Most important, though, is that Chardonnay can be made in just about any style a wine drinker could like, from the steely, mineral Chablis to fruit bombs with the texture of creamed spinach and the flavors of oak-infused mango juice. And just about anything you’d like in between.
At the price point where Vino (and most of us) lives, Chardonnays aren’t going to scale the heights of the great white wines of Burgundy. But just because we can’t drop a cool mill on a nuclear-powered Bugatti Veyron or rinse our mouths out with Puligny-Montrachet doesn’t mean we have to settle for insipid wines that insult the very real pleasures of a good Chardonnay.
Best known are the moderately priced Chardonnays from California, which is pretty much a cross between Ground Zero and Mecca for quality and affordable Chardonnays. But for some of the best Chardonnays for the money, just look farther south. To Chile, in fact, where cooler-weather coastal plains and mountain regions offer ideal conditions for producing Chardonnays that deftly walk the tightrope between ripe fruit and crisp acidity.
That tightrope walk was, in fact, the real takeaway of this month’s tasting. While modestly priced wines from every country often ping-pong from syrupy and cloying to harsh and puckery, even our least-favorite wines here showed an enviable balance.
Definitely not our least-favorite Chardonnay was the 2014 Chateau Los Boldos from the cool-weather Cachapoal region. Channeling the taut, bracing, citrus-green apple acidity and stony minerality of Burgundy, this was a delightful, food-friendly wine that with a little time in the glass revealed a bit of ripe apricot fruit and the crisp pineapple character typical of cooler-climate Chilean Chardonnays.
Another cool-climate Chardonnay was the 2014 Porta, which hails from the Bío Bío Valley in far southern Chile.
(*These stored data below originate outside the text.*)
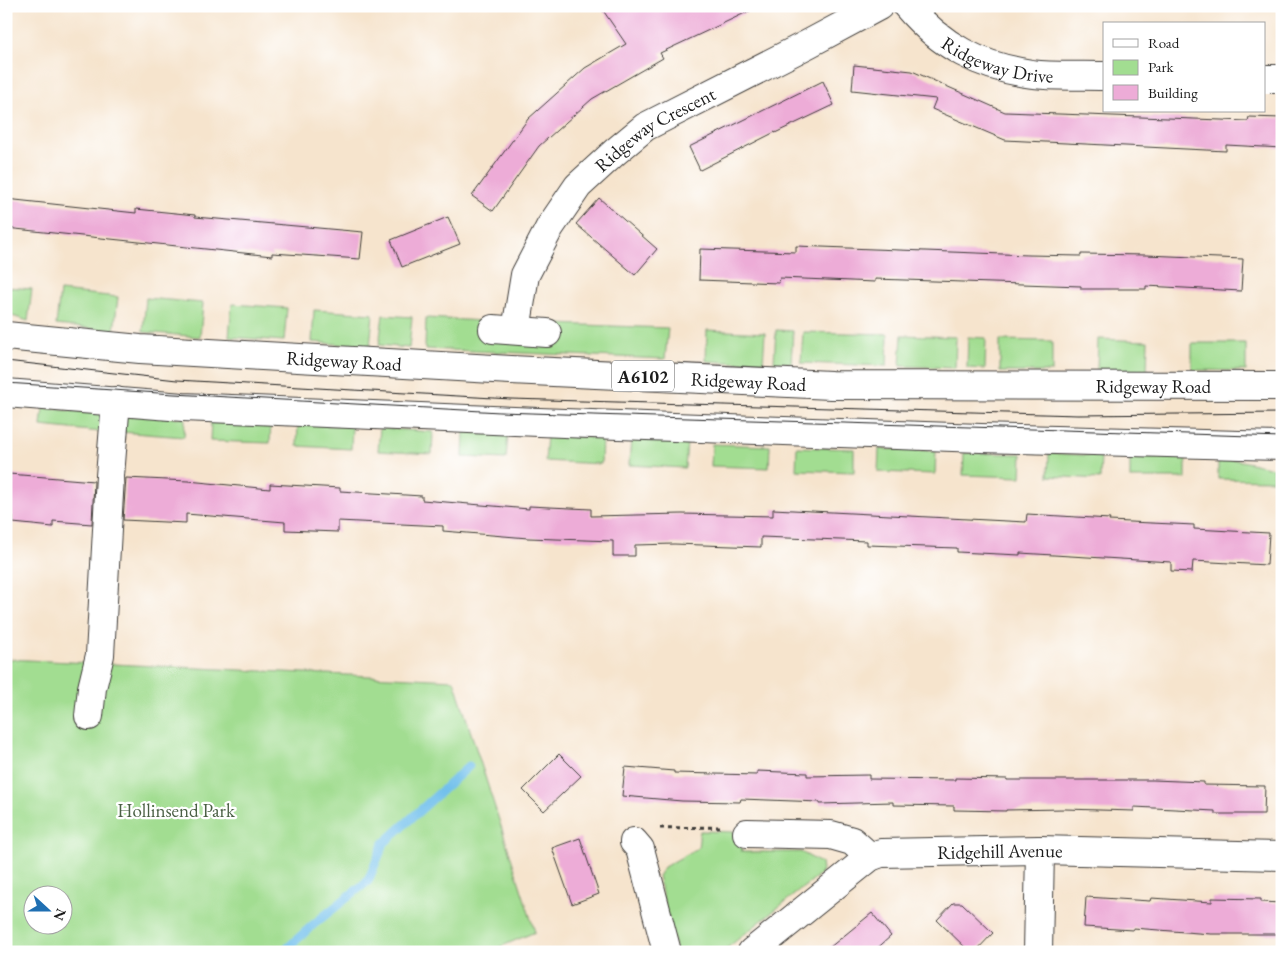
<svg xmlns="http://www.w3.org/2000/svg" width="1288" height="958" font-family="'EB Garamond',serif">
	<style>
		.green { fill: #a2dd91; stroke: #5f7c56; fill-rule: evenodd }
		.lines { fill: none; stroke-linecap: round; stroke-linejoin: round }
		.stream { stroke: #71c0ec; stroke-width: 9 }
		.building { fill: #edacd7 }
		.minor-casing { stroke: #3d3a37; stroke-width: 30 }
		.highway-casing { stroke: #3d3a37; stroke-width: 30 }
		.path { stroke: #3d3a37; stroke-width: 3; stroke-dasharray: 4 4; stroke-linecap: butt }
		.minor { stroke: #fff; stroke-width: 28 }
		.highway { stroke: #fff; stroke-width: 28 }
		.tram { stroke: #1c1c1c; stroke-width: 1 }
		.labels { text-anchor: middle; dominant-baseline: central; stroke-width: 4.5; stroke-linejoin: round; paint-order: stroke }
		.shield { fill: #fff; stroke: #606060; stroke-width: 1 }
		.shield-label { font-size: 18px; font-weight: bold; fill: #1c1c1c }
		.street-label { font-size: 19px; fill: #1c1c1c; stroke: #fff }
		.park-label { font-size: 19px; fill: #4b6045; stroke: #fff }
	</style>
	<rect width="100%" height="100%" fill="#fff"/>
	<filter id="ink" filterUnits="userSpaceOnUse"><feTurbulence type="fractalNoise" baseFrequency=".02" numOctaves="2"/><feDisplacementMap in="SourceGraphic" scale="10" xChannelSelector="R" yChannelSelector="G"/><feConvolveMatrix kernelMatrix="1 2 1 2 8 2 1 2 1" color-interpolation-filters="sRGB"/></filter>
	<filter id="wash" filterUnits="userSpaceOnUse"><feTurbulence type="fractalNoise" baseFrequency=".0096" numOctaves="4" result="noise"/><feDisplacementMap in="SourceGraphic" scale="20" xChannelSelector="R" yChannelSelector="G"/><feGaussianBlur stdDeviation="1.12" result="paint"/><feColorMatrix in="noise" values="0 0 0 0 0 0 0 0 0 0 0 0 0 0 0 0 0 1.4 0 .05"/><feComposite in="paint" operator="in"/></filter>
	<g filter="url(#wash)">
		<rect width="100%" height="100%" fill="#f6e4cd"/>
		<g class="green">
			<path d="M6,287L32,289L28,321L6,314Z"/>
			<path d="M60,291L118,297L114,331L56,325Z"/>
			<path d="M146,298L203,303L200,337L143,332Z"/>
			<path d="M232,304L287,308L284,341L229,337Z"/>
			<path d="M314,310L373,314L370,347L312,342Z"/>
			<path d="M383,315L412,317L409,348L379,345Z"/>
			<path d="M426,318L484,321V340L553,342L555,324L668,328L665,359L425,349Z"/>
			<path d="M707,330L765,333L763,364L706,361Z"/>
			<path d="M776,330L793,331L791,363L774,362Z"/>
			<path d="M803,332L888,334L887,366L801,363Z"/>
			<path d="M902,335L956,337L955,368L900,366Z"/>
			<path d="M968,337L986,338L985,369L967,368Z"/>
			<path d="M1098,339L1148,341L1147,371L1097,370Z"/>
			<path d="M1000,340L1052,341V372H1000Z"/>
			<path d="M1192,343H1246V371L1192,370Z"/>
			<path d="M43,408L102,414L101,432L41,426Z"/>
			<path d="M123,414L185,418L184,437L121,432Z"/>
			<path d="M211,420L271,422L270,443L210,441Z"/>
			<path d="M298,424L352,426L351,449L297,446Z"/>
			<path d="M380,428L433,432L432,454L378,451Z"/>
			<path d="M464,431L508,433L506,459L463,457Z"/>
			<path d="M547,435L602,438L601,464L545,461Z"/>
			<path d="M631,439L687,442L685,468L629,465Z"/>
			<path d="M712,444L770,446L769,468L711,466Z"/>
			<path d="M797,447L854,449V472L796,470Z"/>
			<path d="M879,449L936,451L935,474L878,472Z"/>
			<path d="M964,453L1022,454L1021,477L963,475Z"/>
			<path d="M1049,453L1101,456L1100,479L1048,476Z"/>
			<rect x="1130" y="457" width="56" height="21"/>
			<path d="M1218,459L1237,460L1273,468V480L1218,479Z"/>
			<path d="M6,659L454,680L535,932L488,952H6ZM32,896H62V926H32Z"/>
			<path d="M700,831L739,832L742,852H801L821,863L822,871L819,875L722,952H676L658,876L664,867L698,848Z"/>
		</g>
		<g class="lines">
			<path class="stream" d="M283,952L314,924L368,881L384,843L469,766"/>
		</g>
		<g id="blocks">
			<g class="building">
				<path d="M600,6H760L660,53L663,58L592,99L539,146L493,211L472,196L528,119L585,68L626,44Z"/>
				<path d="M854,65L912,71L1005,112L1248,121L1249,117L1282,118V148L1226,145V151L1005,140L932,109L936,99L852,90Z"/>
				<path d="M823,81L834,105L775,133V132L700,170L689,147Z"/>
				<path d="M599,198L657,249L635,275L576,224Z"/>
				<path d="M6,199L136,213V209L195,215V217L363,232L360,259L272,253V256L6,228Z"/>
				<path d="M448,217L460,244L402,267L391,240Z"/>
				<path d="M796,246L1028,255L1081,256V254L1146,255L1243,259L1241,291L1146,286V289H1081V286L875,279V282L780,278L779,283L699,280L700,249L796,252Z"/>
				<path d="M9,474L94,481L92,524L53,521V527L13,523V516H6Z"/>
				<path d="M126,478L188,481L270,489V484L340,488V491L422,496V500L529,509V506L591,509V516L682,514L773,516V509L1026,522L1027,514L1110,519L1109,521L1194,525V529L1269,533L1267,565L1193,561L1192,572L1171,571V562L1020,553V555L957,552V548L867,545V541L761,537V547L674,544L635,545V556H613V541L528,538L443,531V526L338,521V532L285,530V522L186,514V523L123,520Z"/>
				<path d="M559,754L581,776L544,811L523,790Z"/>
				<path d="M625,767L674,771V773L757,775V771L807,773V776L869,775V779L955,780V778L1007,779V780H1153L1204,782V785L1265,786L1264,814H1215V811L1134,807V811L1065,809L1006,810V811L954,810V806L893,805V802L820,804V802L741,799L740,802L682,801L622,796Z"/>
				<path d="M580,838L599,894L572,904L552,848Z"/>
				<path d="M1086,897L1150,901L1151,898L1212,902V898L1261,899V902L1282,903V934H1211L1133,928V930L1084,927Z"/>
				<path d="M953,903H962L993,933L975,952H970L937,920Z"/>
				<path d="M872,913L891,936L873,952H824Z"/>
			</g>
		</g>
	</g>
	<g filter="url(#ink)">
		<use href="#blocks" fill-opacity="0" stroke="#3d3a37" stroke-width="1"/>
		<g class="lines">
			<defs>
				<g id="minor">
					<path id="s1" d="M907,6C941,46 980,67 1032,74C1055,77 1080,75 1104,76"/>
					<path d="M1264,79H1282"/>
					<path d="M493,329L547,333"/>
					<path id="s2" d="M516,330L525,275L550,227L578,186L615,152L645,127L808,44L879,6"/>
					<path d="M89,716L92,688L100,655L110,476L116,401"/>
					<path d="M747,833L831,835L852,841L870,857"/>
					<path d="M634,842L640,849L667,952"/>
					<path id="s3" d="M752,952L870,857L881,853L1040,850L1282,856"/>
					<path d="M1038,952L1040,850"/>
				</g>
				<g id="highway">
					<path id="s4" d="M6,336L140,349L511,370L831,385L1282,386"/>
					<path d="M6,393L183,407L564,423L981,438L1282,446"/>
				</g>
			</defs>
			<use href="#minor" class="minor-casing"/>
			<use href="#highway" class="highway-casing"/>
			<path class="path" d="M660,828L721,827"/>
			<use href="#minor" class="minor"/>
			<use href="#highway" class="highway"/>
			<g class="tram">
				<path d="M6,361L177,380L511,399L1078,415L1282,413"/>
				<path d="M6,383L174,394L500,412L1282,437"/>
			</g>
		</g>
	</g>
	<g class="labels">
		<rect class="shield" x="612" y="360.5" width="62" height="31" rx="4"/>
		<g class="shield-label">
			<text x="643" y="376">A6102</text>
		</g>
		<g class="street-label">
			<text stroke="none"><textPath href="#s1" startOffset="109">Ridgeway Drive</textPath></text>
			<text stroke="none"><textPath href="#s2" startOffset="256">Ridgeway Crescent</textPath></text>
			<text stroke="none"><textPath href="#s4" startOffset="339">Ridgeway Road</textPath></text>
			<text stroke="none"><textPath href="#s4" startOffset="744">Ridgeway Road</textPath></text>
			<text stroke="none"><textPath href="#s4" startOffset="1149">Ridgeway Road</textPath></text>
			<text stroke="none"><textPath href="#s3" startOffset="282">Ridgehill Avenue</textPath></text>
		</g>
		<g class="park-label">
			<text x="176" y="810">Hollinsend Park</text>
		</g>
	</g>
	<rect width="1288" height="958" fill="none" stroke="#fff" stroke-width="25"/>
	<rect x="1103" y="22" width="162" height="90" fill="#ffffff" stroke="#a4a4a4"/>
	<rect x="1113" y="39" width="25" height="8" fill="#ffffff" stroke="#a4a4a4"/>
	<text x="1148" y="48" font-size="15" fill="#1c1c1c">Road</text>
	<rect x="1113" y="60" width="25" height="15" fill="#a2dd91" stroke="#a4a4a4"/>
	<text x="1148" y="72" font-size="15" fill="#1c1c1c">Park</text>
	<rect x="1113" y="85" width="25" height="15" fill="#edacd7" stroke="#a4a4a4"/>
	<text x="1148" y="98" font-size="15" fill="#1c1c1c">Building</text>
	<g transform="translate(48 910) rotate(111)"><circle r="24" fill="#ffffff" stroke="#a4a4a4"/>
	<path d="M0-4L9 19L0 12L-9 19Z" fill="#1f6fb2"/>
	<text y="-8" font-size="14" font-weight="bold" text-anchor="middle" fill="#1c1c1c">N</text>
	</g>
</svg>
It’s a wine that tries to fool you with rich tropical fruit aromas that quickly take a back seat to scents of pineapple, green apple, and citrus, all of which carry over to the palate and end in a long, lemony finish. An excellent seafood wine, and at eight bucks a bottle, a terrific deal.
The cooling maritime breezes of Chile’s Casablanca, Limarí, and Rapel valleys contribute to the crisp lemon-lime-pineapple aromas and flavors of the 2015 Casillero del Diablo Chardonnay from mega-producer Concha y Toro. Unlike other Chardonnays from cooler climes, this one is richer and fuller-bodied, showing off nuances of pear, tropical fruit, and vanilla from aging in French oak barrels.
Though the 2015 Cono Sur Bicicleta comes from the warmer Colchagua Valley in central Chile, it too boasts refreshing apple-citrus acidity, augmented by hints of white peach and minerals. Of all the wines in this tasting, it’s probably the most carefully structured and the one wine I’d be most tempted to buy a case of.
The 2015 Anakena Central Valley Chardonnay covers much the same territory, starting off with aromas of toasty oak, melon, mango, and citrus that carry over in the mouth and end with a slightly bitter finish. It’s not quite as refined as the Bicicleta, but its wide availability and easy-on-the-pocketbook nine-dollar price tag make it worthy of consideration.
I was less enamored of the 2015 Santa Rita 120. There’s nothing really wrong with it -- it’s just seemingly less distinctive and more industrial than the other wines in the tasting. It opens with tropical fruit, peach, and citrus notes -- a little earthy, too -- while on the palate citrus tones predominate. It’s not my favorite, but you could certainly do a whole lot worse.
Fans of a richer, fruitier, fuller-bodied style of Chardonnay will like the 2015 Vistamar Brisa. Toasty oak and vanilla, ripe pear, and tropical fruit, and just enough lemon-lime acid backbone to keep all those lush flavors honest make it a fine choice for wine drinkers seeking to quench their thirst for Chardonnay.